All I can advise is to wait, listen, hear, read, and carry a big bag of salt. I sometimes claim to be an expert. But I know that I am but a fallible person. And I know that all the experts now compiling expert opinions about the Pebble Mine, the EPA report, and our paper are but fallible persons. They are skilled, experienced, honest, professional, and hard-working. They will, I hope, be polite about our paper and the conclusions drawn therefrom by the EPA. Maybe they will simply ignore what we wrote, for that is the easy route.
They will say mines can & must proceed; which is true. They will say mining can be done safely; which is true. They will say tailings facilities can be built not to fail; which is true.
But never forget they said this and yet the Black Swan struck the Tacoma Narrows Bridge, the Titanic, and the Teton Dam to name but a few victims of hubris. And the published list of mine impact is long.
We deserve a long and loud debate about the Pebble Mine. At least as long and loud as the debate we had about the UMTRA Project on which we spent a billion dollars to close some old uranium mill tailings piles.
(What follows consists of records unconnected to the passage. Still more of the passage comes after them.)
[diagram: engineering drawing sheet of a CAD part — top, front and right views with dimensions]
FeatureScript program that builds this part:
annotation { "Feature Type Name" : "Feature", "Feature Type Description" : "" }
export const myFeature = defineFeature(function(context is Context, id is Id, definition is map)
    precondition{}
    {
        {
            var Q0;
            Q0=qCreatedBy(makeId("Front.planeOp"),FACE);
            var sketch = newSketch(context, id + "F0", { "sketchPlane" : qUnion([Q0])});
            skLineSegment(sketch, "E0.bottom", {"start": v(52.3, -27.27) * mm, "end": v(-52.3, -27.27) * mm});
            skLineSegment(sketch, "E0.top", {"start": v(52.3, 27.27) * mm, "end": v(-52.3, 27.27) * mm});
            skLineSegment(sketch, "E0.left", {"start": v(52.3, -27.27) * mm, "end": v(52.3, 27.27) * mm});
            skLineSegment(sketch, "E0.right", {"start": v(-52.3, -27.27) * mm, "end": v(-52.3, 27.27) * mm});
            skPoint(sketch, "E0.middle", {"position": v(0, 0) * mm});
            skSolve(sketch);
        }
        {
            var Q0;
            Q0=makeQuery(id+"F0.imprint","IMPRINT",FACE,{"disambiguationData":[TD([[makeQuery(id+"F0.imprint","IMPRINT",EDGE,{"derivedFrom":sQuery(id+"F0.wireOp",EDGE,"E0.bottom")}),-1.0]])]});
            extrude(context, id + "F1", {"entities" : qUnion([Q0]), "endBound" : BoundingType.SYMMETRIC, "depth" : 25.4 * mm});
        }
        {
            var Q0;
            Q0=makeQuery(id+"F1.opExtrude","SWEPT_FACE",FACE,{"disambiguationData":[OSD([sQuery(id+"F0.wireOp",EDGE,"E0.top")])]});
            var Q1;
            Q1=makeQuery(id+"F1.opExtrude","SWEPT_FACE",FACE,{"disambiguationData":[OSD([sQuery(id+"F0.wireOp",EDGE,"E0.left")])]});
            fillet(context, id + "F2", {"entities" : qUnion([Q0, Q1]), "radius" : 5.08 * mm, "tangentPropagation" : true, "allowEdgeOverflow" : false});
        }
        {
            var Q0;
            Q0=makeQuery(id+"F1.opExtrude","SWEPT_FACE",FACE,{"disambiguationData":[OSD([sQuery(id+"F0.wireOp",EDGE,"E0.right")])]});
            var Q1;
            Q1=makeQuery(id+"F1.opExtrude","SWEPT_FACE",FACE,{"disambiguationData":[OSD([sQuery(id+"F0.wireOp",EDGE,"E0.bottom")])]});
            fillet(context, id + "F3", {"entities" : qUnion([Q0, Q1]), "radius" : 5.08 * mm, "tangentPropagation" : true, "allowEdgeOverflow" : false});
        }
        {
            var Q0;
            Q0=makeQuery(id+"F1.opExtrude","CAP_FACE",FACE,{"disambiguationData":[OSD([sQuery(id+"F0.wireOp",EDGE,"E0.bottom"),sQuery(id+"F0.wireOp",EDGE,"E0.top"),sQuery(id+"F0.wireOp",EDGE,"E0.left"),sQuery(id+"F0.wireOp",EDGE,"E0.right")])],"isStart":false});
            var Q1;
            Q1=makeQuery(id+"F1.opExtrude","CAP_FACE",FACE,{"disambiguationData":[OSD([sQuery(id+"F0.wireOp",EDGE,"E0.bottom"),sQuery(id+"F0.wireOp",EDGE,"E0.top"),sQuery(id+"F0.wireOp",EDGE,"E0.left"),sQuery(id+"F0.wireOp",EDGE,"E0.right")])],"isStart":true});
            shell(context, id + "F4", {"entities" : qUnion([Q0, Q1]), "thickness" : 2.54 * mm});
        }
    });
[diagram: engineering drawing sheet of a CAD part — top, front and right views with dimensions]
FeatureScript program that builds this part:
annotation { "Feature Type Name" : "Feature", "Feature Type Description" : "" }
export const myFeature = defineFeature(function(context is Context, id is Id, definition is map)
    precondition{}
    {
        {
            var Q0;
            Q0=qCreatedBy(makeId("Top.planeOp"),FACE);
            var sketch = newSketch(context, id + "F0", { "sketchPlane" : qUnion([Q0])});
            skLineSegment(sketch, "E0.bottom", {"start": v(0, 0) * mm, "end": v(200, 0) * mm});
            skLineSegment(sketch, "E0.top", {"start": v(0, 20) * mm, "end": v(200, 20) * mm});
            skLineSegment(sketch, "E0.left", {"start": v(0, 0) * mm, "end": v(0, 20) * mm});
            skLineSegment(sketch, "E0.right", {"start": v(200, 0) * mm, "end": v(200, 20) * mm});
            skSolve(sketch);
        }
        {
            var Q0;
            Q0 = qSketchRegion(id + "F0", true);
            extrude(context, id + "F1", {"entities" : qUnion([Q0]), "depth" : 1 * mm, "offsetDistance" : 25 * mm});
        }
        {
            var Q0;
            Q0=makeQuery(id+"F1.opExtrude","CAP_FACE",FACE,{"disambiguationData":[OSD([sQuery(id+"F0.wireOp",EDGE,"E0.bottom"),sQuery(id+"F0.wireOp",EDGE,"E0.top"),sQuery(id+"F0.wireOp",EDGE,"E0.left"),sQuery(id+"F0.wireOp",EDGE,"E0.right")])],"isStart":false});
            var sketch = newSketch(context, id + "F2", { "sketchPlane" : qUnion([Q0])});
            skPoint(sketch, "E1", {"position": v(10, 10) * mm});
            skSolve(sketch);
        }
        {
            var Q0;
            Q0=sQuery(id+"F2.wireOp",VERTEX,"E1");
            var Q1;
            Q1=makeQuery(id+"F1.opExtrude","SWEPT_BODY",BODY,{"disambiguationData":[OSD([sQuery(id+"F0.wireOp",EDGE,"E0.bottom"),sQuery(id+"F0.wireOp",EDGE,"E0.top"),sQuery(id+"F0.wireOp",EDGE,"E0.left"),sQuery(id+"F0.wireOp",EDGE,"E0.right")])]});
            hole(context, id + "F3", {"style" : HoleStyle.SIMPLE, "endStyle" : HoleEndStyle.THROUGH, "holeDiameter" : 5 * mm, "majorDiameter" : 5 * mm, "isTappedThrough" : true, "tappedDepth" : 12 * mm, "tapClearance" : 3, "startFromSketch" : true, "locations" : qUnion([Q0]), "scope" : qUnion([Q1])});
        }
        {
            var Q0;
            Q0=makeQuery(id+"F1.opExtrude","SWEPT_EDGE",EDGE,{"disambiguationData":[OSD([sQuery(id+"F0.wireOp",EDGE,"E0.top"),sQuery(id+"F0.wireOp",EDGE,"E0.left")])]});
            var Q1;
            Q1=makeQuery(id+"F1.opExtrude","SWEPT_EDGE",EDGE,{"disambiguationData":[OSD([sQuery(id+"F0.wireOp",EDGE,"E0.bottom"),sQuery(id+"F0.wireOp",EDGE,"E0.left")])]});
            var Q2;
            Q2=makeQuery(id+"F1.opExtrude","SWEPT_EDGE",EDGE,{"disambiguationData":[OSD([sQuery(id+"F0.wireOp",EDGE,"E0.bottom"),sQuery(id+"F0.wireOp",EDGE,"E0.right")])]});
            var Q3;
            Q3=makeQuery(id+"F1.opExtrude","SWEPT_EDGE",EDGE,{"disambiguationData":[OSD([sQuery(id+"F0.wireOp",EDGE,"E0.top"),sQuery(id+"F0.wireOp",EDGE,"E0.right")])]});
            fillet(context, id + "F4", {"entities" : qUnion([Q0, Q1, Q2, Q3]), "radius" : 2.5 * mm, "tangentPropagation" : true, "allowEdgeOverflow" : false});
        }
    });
I was excoriated and denigrated when I proposed expensive and bold ways to meet the law that we close these mining facilities to be stable for a thousand years. Some of those now opining about Pebble were amongst my most vocal critics of what we did on UMTRA. They must now validate UMTRA and abjure their previous denigration of UMTRA before I will grant them a hearing and credit.
I know that I will gain no friends and no admirers for this piece. I will get emails asking me where I really stand on Pebble and the future of mining. My reply is simple: I believe in good mining, yet I believe there are just some places we should not go mining. Figure!
Hi Jack,
I write this as I come off night shift doing foundation inspections at a new tailings facility, so your thoughts on human fallibility resonate with me. We are all just human, and while we often try our hardest and have great expertise, we work with an incomplete picture of complex systems. This always leaves a chance that something was missed. An oversight is often not too big a problem during operations, as there is good monitoring and the ability to rectify errors relatively easily. But what about at that site in two hundred years?
I’m fairly new to the industry, but the sense that I get is that designing things to last in perpetuity is gaining popularity as an idea, as it should. With Pebble Mine, we can’t guarantee perpetuity. We can, however, guarantee that the gold will sit right where it is until we can mine it safely. Perhaps technology will improve, perhaps enough of the world elsewhere will be restored that the cost of failure not so drastic. Either way, we can afford to be patient on this one; the world changes a lot faster than mountains.